Dal Fatto Quotidiano del 04/08/2010

Spigoli e spigolature

Il consigliere Eboli propone di riaprire le case chiuse per risolvere il problema della prostituzione di strada. Per un esponente dela Partito dell’amore (mercenario) mi sembra una giusta intuizione. In fondo chi meglio di loro conosce le problematiche di quel “mercato”?

A Scandiano la notte rosa è stata animata da una intelligente operazione culturale: concerti? dibattiti? presentazione di libri? Naaaah, roba vecchia, stantia. Loro sono più avanti: corsa sui tacchi a spillo! Sì, non è un errore di stampa: corsa sui tacchi a spillo per maskietti e femminucce. C’era ancora una pagina bianca nel catalogo delle boiate dopo il ruttosound. Bene. Ora mettiamoci avanti! L’anno prossimo facciamo gare di rutti su tacchi spillo. In attesa dell’apoteosi dell’intelligenza: gare di petosound per “rinfrescare” le notti estive (basta mettersi sotto vento…).

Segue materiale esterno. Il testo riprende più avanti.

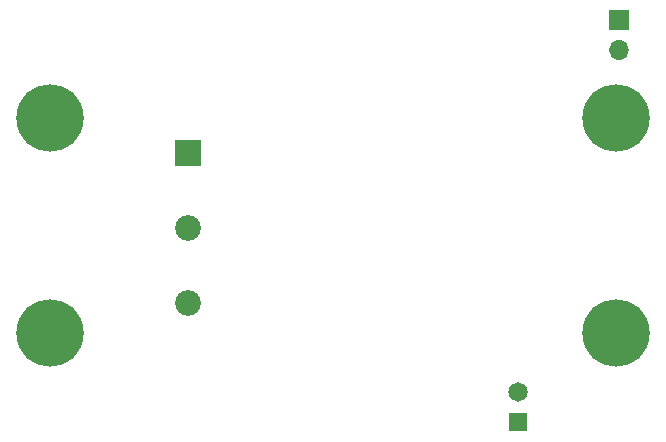
<source format=gbr>
%TF.GenerationSoftware,KiCad,Pcbnew,(6.0.8)*%
%TF.CreationDate,2022-10-20T22:21:08+02:00*%
%TF.ProjectId,WDSSR,57445353-522e-46b6-9963-61645f706362,rev?*%
%TF.SameCoordinates,PX7270e00PY4c4b400*%
%TF.FileFunction,Soldermask,Bot*%
%TF.FilePolarity,Negative*%
%FSLAX45Y45*%
G04 Gerber Fmt 4.5, Leading zero omitted, Abs format (unit mm)*
G04 Created by KiCad (PCBNEW (6.0.8)) date 2022-10-20 22:21:08*
%MOMM*%
%LPD*%
G01*
G04 APERTURE LIST*
%ADD10C,5.700000*%
%ADD11R,2.175000X2.175000*%
%ADD12C,2.175000*%
%ADD13R,1.650000X1.650000*%
%ADD14C,1.650000*%
%ADD15R,1.700000X1.700000*%
%ADD16O,1.700000X1.700000*%
G04 APERTURE END LIST*
D10*
X300000Y-1088000D03*
X300000Y-2913000D03*
X5100000Y-1088000D03*
X5100000Y-2913000D03*
D11*
X1473000Y-1389000D03*
D12*
X1473000Y-2024000D03*
X1473000Y-2659000D03*
D13*
X4270000Y-3662000D03*
D14*
X4270000Y-3412000D03*
D15*
X5120000Y-262500D03*
D16*
X5120000Y-516500D03*
M02*

</source>
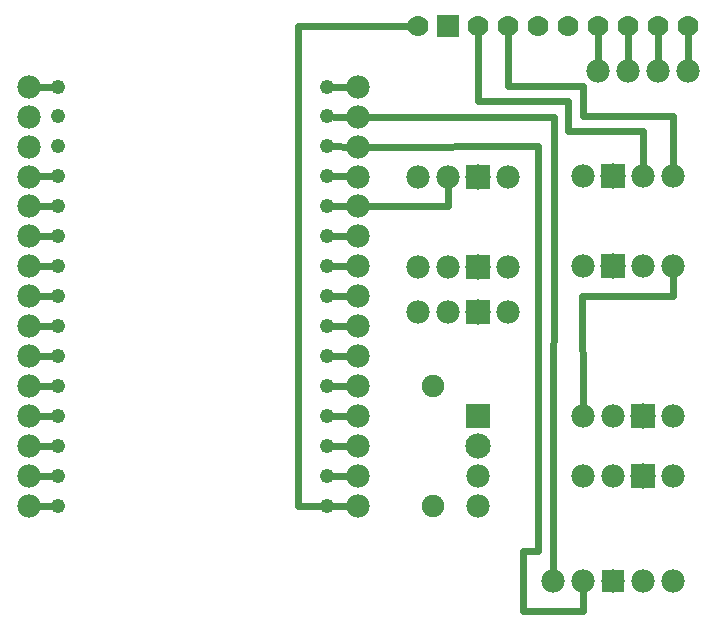
<source format=gtl>
G04 MADE WITH FRITZING*
G04 WWW.FRITZING.ORG*
G04 DOUBLE SIDED*
G04 HOLES PLATED*
G04 CONTOUR ON CENTER OF CONTOUR VECTOR*
%ASAXBY*%
%FSLAX23Y23*%
%MOIN*%
%OFA0B0*%
%SFA1.0B1.0*%
%ADD10C,0.047859*%
%ADD11C,0.070000*%
%ADD12C,0.078000*%
%ADD13C,0.077770*%
%ADD14C,0.075000*%
%ADD15C,0.084141*%
%ADD16R,0.075556X0.075556*%
%ADD17R,0.084375X0.084375*%
%ADD18R,0.083333X0.083333*%
%ADD19R,0.078000X0.078000*%
%ADD20C,0.024000*%
%LNCOPPER1*%
G90*
G70*
G54D10*
X1203Y1695D03*
X306Y1894D03*
X306Y1795D03*
X306Y1695D03*
X306Y1595D03*
X306Y1495D03*
X1203Y1795D03*
X1203Y1894D03*
X1203Y1595D03*
X306Y1395D03*
X306Y1295D03*
X306Y1195D03*
X306Y1096D03*
X306Y996D03*
X306Y896D03*
X306Y796D03*
X306Y696D03*
X306Y596D03*
X306Y497D03*
X1203Y1195D03*
X1203Y1096D03*
X1203Y996D03*
X1203Y896D03*
X1203Y796D03*
X1203Y696D03*
X1203Y596D03*
X1203Y497D03*
X1203Y1495D03*
X1203Y1395D03*
X1203Y1295D03*
G54D11*
X2406Y2095D03*
X2306Y2095D03*
X2206Y2095D03*
X2106Y2095D03*
X2006Y2095D03*
X1906Y2095D03*
X1806Y2095D03*
X1706Y2095D03*
X1606Y2095D03*
X1506Y2095D03*
G54D12*
X2406Y1945D03*
X2306Y1945D03*
X2206Y1945D03*
X2106Y1945D03*
G54D13*
X1307Y1694D03*
X209Y1894D03*
X209Y1794D03*
X209Y1694D03*
X209Y1594D03*
X209Y1495D03*
X1307Y1794D03*
X1307Y1894D03*
X1307Y1594D03*
X209Y1395D03*
X209Y1295D03*
X209Y1195D03*
X209Y1095D03*
X209Y995D03*
X209Y896D03*
X209Y796D03*
X209Y696D03*
X209Y596D03*
X209Y496D03*
X1307Y1195D03*
X1307Y1095D03*
X1307Y995D03*
X1307Y896D03*
X1307Y796D03*
X1307Y696D03*
X1307Y596D03*
X1307Y496D03*
X1307Y1495D03*
X1307Y1395D03*
X1307Y1295D03*
G54D14*
X1556Y895D03*
X1556Y495D03*
G54D12*
X2056Y1295D03*
G54D15*
X2156Y1295D03*
G54D12*
X2256Y1295D03*
X2356Y1295D03*
X2056Y1595D03*
G54D15*
X2156Y1595D03*
G54D12*
X2256Y1595D03*
X2356Y1595D03*
X2356Y795D03*
G54D15*
X2256Y795D03*
G54D12*
X2156Y795D03*
X2056Y795D03*
X1806Y1294D03*
G54D15*
X1706Y1294D03*
G54D12*
X1606Y1294D03*
X1506Y1294D03*
X1807Y1143D03*
G54D15*
X1707Y1143D03*
G54D12*
X1607Y1143D03*
X1507Y1143D03*
X1806Y1594D03*
G54D15*
X1706Y1594D03*
G54D12*
X1606Y1594D03*
X1506Y1594D03*
X2356Y595D03*
G54D15*
X2256Y595D03*
G54D12*
X2156Y595D03*
X2056Y595D03*
X1706Y795D03*
G54D15*
X1706Y695D03*
G54D12*
X1706Y595D03*
X1706Y495D03*
X2356Y245D03*
X2256Y245D03*
X2156Y245D03*
X2056Y245D03*
X1956Y245D03*
G54D16*
X1606Y2095D03*
G54D17*
X2156Y1295D03*
X2156Y1595D03*
X2255Y795D03*
X1706Y1294D03*
X1706Y1143D03*
X1706Y1594D03*
X2255Y595D03*
G54D18*
X1706Y795D03*
G54D19*
X2156Y245D03*
G54D20*
X1277Y1395D02*
X1225Y1395D01*
D02*
X1277Y1495D02*
X1225Y1495D01*
D02*
X1277Y1595D02*
X1225Y1595D01*
D02*
X1277Y1694D02*
X1225Y1695D01*
D02*
X1277Y1794D02*
X1225Y1794D01*
D02*
X1277Y496D02*
X1225Y496D01*
D02*
X1277Y596D02*
X1225Y596D01*
D02*
X239Y1595D02*
X283Y1595D01*
D02*
X239Y1894D02*
X283Y1894D01*
D02*
X1277Y696D02*
X1225Y696D01*
D02*
X1277Y796D02*
X1225Y796D01*
D02*
X1277Y896D02*
X1225Y896D01*
D02*
X1277Y995D02*
X1225Y996D01*
D02*
X1277Y1095D02*
X1225Y1096D01*
D02*
X1277Y1195D02*
X1225Y1195D01*
D02*
X1277Y1295D02*
X1225Y1295D01*
D02*
X239Y596D02*
X283Y596D01*
D02*
X239Y696D02*
X283Y696D01*
D02*
X239Y796D02*
X283Y796D01*
D02*
X239Y896D02*
X283Y896D01*
D02*
X239Y996D02*
X283Y996D01*
D02*
X239Y1095D02*
X283Y1096D01*
D02*
X239Y1195D02*
X283Y1195D01*
D02*
X239Y1295D02*
X283Y1295D01*
D02*
X239Y1395D02*
X283Y1395D01*
D02*
X239Y1495D02*
X283Y1495D01*
D02*
X1277Y1894D02*
X1225Y1894D01*
D02*
X239Y496D02*
X283Y496D01*
D02*
X2206Y1975D02*
X2206Y2064D01*
D02*
X2106Y1975D02*
X2106Y2064D01*
D02*
X1806Y1895D02*
X1806Y2064D01*
D02*
X2056Y1895D02*
X1806Y1895D01*
D02*
X2056Y1795D02*
X2056Y1895D01*
D02*
X2356Y1795D02*
X2056Y1795D01*
D02*
X2356Y1625D02*
X2356Y1795D01*
D02*
X1706Y1845D02*
X1706Y2064D01*
D02*
X2006Y1845D02*
X1706Y1845D01*
D02*
X2006Y1745D02*
X2006Y1845D01*
D02*
X2256Y1745D02*
X2006Y1745D01*
D02*
X2256Y1625D02*
X2256Y1745D01*
D02*
X1106Y496D02*
X1277Y496D01*
D02*
X1106Y2095D02*
X1106Y496D01*
D02*
X1475Y2095D02*
X1106Y2095D01*
D02*
X1606Y1495D02*
X1337Y1495D01*
D02*
X1606Y1564D02*
X1606Y1495D01*
D02*
X2406Y1975D02*
X2406Y2064D01*
D02*
X2306Y1975D02*
X2306Y2064D01*
D02*
X1856Y345D02*
X1857Y145D01*
D02*
X1905Y345D02*
X1856Y345D01*
D02*
X1337Y1694D02*
X1905Y1696D01*
D02*
X1905Y1696D02*
X1905Y345D01*
D02*
X1337Y1794D02*
X1959Y1794D01*
D02*
X1959Y1794D02*
X1956Y275D01*
D02*
X1857Y145D02*
X2057Y145D01*
D02*
X2057Y145D02*
X2056Y215D01*
D02*
X2054Y1195D02*
X2356Y1195D01*
D02*
X2356Y1195D02*
X2356Y1265D01*
D02*
X2056Y825D02*
X2054Y1195D01*
G04 End of Copper1*
M02*
</source>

Dieci piccoli indiani, nove piccoli indiani, otto piccoli indiani…No, non è Agatha Christie, è il gioco ad eliminazione del “governo” che ci regge. Scajola, Brancher, Caliendo…chi sarà il prossimo? Basta aver pazienza….

 

 

Un grazie

Un grazie, non formale, agli amici di Campagnola e di Casina, dove abbiamo presentato nelle ultime sere il libro “Il primo giorno d’inverno”. Trovare persone, attente, interessate che scelgono di dedicare una serata estiva a discutere di un libro, anzichè prendersi un gelato o farsi una passeggiata è il miglior riscontro per chi si ostina a fare il mestiere dello storico. E stavolta, non succede spesso, vedere anche amministratori e sindaci interessati alla nostra storia comune, è un buon segnale nel mare di guano che ormai ci sommerge e al quale, sembra, i più abbiano fatto l’abitudine (in fondo ci si abitua a tutto, no?). Non abbiamo la pretesa di cambiare il mondo, continuiamo a svolgere la nostra azione di “manovalanza democratica”per dare un contributo, tutti insieme, a migliorare un po’ questo bel paese (sfpd).